• **Given text**
This week I am in northern France in the area of the great stalemates of the first world war. I have not seen the sun nor blue sky for three days. The sky is unrelenting grey pressing down on the earth and it sprinkles now and again. One doesn’t go out without bundling up.
I have always marveled that the men of that time never mutinied when after the second or third bloodbath it should have been obvious to all that their commanders had no idea how to wage a war in the then new era. Now I might see it. Were I living for months in this place, wallowing in the mud of the trenches, never able to get warm, then venturing forward in a futile charge into the barbed wire, gas, and machine guns might seem a better prospect.
As bleak as that is, the people have healed the land of the scars of that fight, and the views are of lush farm fields and small villages, though few buildings have been here more than a century. Still there are many clues. Where there are trees, they reveal man’s hand in thier planting by being of a kind and growing in ranks and files, rather than the haphazard scattering of diverse species that nature prefers. The pyramid like slag heaps that were among the few landmarks not razed by artillery barages still mark the horizon when you can see that far, and the monuments and memorials erected to those times are well tended.
The people compensate for the bleak weather and horrific history by using the rich soil to grow wonderous creations to fill thier dinner plates and wine glasses. And these things have good effect on the disposition of the people. I have found these French people to be quick to smile, slow to take offense, and eager to help a stranger. I wonder if Americans who claim the French are snobbish have ever ventured beyond Paris? I did find the people in that city less patient with my attempts to communicate, but not more so than the natives of New York or other places infested with too many tourists.

• **Dataset extract**

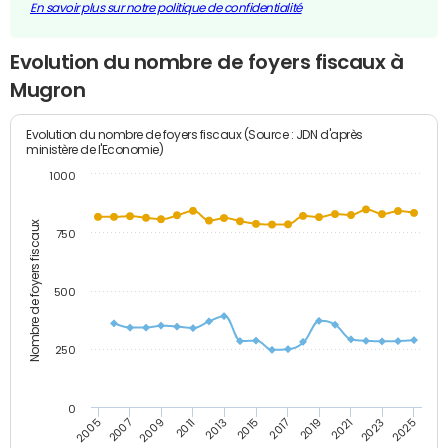
En savoir plus sur notre politique de confidentialité
Evolution du nombre de foyers fiscaux à
Mugron
Evolution du nombre de foyers fiscaux (Source : JDN d'après
ministère de l'Economie)
1000
Nombre de foyers fiscaux
750
500
250
0
2023
2005
2009
2013
2017
2021
2025
2007
2011
2015
2019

• **Instructions for the task**
In the text on northern France, how many days has the writer gone without seeing the sun or blue sky?

• **Answer to the exercise**
Three days.